Till Eulenspiegel (German pronunciation: [tɪl ˈʔɔʏlənˌʃpiːɡəl]; Low German: Dyl Ulenspegel [dɪl ˈʔuːlnˌspeɪɡl̩]) is the protagonist of a European narrative tradition. A German chapbook published around 1510 is the oldest known extant publication about the folk hero (a first edition of c. 1510/12 is preserved fragmentarily), but a background in earlier Middle Low German folklore is likely. The character may have been based on a historical person.
Eulenspiegel is a native of the Duchy of Brunswick-Lüneburg whose picaresque career takes him to many places throughout the Holy Roman Empire. He plays practical jokes on his contemporaries, at every turn exposing vices. His life is set in the first half of the 14th century, and the final chapters of the chapbook describe his death from the plague of 1350.
Eulenspiegel's surname translates to "owl-mirror"; and the frontispiece of the 1515 chapbook, as well as his alleged tombstone in Mölln, Schleswig-Holstein, render it as a rebus comprising an owl and a hand mirror. It has been suggested that the name is in fact a pun on a Low German phrase that translates as "wipe-arse".[1]

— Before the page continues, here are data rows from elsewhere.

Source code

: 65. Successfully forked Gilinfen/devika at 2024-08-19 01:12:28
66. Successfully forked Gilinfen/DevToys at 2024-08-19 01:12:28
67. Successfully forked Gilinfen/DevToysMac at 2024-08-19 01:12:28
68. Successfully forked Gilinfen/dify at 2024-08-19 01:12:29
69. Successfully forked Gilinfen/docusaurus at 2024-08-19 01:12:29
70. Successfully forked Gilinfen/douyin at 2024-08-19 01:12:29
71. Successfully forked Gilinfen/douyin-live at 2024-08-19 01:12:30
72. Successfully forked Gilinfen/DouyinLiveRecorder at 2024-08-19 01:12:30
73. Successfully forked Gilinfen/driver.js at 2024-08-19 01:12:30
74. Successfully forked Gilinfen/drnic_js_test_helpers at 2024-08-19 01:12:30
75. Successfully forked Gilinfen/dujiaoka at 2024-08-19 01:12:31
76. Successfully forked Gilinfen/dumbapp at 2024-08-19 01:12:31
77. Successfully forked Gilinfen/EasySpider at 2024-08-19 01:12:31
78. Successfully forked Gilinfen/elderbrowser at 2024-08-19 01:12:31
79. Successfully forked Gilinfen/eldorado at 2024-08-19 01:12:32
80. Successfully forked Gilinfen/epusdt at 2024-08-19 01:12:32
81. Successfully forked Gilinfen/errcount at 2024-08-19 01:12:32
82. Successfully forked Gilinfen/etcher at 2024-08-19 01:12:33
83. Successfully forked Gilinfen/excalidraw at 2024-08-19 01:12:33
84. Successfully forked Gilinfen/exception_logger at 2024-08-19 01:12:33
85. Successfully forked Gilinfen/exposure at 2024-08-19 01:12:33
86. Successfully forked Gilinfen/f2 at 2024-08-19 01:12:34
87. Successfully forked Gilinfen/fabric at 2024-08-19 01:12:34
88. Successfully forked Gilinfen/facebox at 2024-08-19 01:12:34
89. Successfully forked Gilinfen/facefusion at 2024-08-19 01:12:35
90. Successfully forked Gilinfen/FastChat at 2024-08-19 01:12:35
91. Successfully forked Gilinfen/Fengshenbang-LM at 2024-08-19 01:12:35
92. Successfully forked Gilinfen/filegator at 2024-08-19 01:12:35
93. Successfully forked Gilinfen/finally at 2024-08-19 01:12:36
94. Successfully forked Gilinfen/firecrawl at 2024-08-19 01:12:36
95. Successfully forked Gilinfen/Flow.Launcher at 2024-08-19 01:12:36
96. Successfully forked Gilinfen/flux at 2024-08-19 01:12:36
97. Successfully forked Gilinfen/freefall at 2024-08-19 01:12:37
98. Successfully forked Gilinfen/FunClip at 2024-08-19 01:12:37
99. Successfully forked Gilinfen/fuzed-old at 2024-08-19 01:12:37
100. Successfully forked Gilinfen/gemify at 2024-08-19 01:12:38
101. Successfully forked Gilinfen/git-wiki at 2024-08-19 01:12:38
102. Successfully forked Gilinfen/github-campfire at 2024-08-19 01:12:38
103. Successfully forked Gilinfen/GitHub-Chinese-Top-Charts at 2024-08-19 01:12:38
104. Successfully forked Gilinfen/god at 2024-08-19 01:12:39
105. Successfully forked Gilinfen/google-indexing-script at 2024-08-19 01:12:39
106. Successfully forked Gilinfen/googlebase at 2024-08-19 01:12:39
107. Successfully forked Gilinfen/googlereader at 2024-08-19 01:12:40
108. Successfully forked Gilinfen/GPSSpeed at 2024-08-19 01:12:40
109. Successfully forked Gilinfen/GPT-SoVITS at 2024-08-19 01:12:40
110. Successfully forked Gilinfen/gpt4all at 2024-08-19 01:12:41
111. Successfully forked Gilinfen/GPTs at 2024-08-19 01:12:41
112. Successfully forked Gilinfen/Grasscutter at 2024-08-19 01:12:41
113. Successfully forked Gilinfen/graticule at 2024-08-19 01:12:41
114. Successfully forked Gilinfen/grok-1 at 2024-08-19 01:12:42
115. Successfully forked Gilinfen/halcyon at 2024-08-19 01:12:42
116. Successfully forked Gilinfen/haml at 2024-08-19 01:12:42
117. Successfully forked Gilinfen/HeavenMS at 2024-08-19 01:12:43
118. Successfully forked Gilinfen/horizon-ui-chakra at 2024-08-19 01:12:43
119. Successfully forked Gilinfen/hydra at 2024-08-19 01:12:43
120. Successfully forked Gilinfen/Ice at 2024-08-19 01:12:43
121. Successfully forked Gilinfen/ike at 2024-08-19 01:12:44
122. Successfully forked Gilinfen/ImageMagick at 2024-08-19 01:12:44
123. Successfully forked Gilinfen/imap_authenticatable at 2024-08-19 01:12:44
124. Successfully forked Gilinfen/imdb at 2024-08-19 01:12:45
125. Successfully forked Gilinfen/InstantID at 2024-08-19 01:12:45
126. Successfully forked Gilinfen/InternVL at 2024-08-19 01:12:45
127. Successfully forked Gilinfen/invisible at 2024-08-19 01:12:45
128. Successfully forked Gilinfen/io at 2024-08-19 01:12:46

Modern retellings of the Eulenspiegel story have been published since the latter 19th century. The Legend of Thyl Ulenspiegel and Lamme Goedzak, by Charles De Coster (1867), transfers the character to the period of the Reformation and the Dutch Revolt; the novel's Ulenspiegel (in modern Dutch, Tijl Uilenspiegel) was adopted as a symbol by the Flemish Movement.